Understood! This approach seems fantastic to me! However, there’s a significant challenge when considering a “carry” output in this context.
Let’s delve deeper into how we can transition from the original SchedulerNode to a sorted_add SchedulerNode. The following code snippet demonstrates the input to torch.compile, where x has a size of [10000, 32] and edge_index has a size of [2, 200000]:
def gather_scatter(x, edge_index, reduce="sum"):
row, col = edge_index
x_j = x[row]
return scatter(x_j, col, dim_size=x.size(0), reduce=reduce)
In the context of the Inductor IR, when fusing index_select and scatter_add into a new node scheduler, we have the following:
buf1.users = [NodeUser(node=OUTPUT, can_inplace=False, is_weak=False)]
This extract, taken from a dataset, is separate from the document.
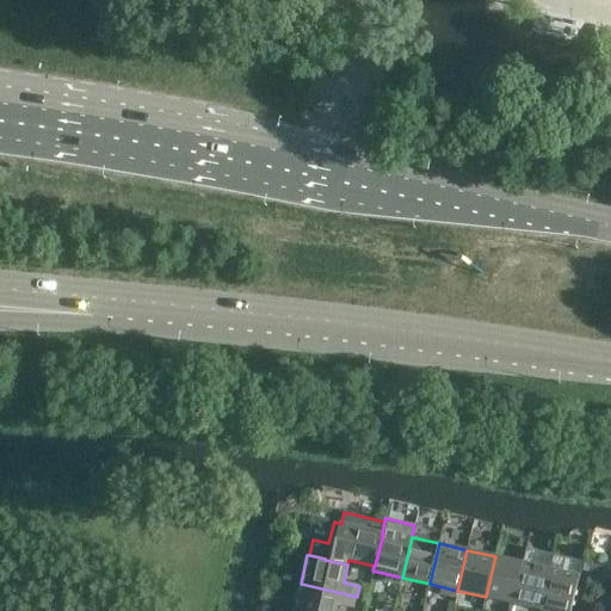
[(513,604),(523,562),(495,556),(486,597),(513,604)]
buf1.group.device = cuda:0
buf1.group.iteration = (6400000, 1)
buf1.sizes = ([200000, 32], [])
buf1.mutations = ['buf0']
class buf1_loop_body:
var_ranges = {z0: 200000, z1: 32}
index0 = z0 + 200000
index1 = z0
index2 = 32 * indirect1 + z1
index3 = 32 * indirect0 + z1
def body(self, ops):
get_index = self.get_index('index0')
load = ops.load('arg1_1', get_index)
set_indirect0 = self.set_indirect0(load)
get_index_1 = self.get_index('index1')
load_1 = ops.load('arg1_1', get_index_1)
set_indirect1 = self.set_indirect1(load_1)
get_index_2 = self.get_index('index2')
load_2 = ops.load('arg0_1', get_index_2)
get_index_3 = self.get_index('index3')
store = ops.store('buf1', get_index_3, load_2, 'atomic_add')
return store
In this pattern, index_3 relies on indirect0, which is expected to be a sorted axis (assuming we can configure and recognize it in advance). Given this setup, the question arises: How can we map this to a “sorted_add” IR?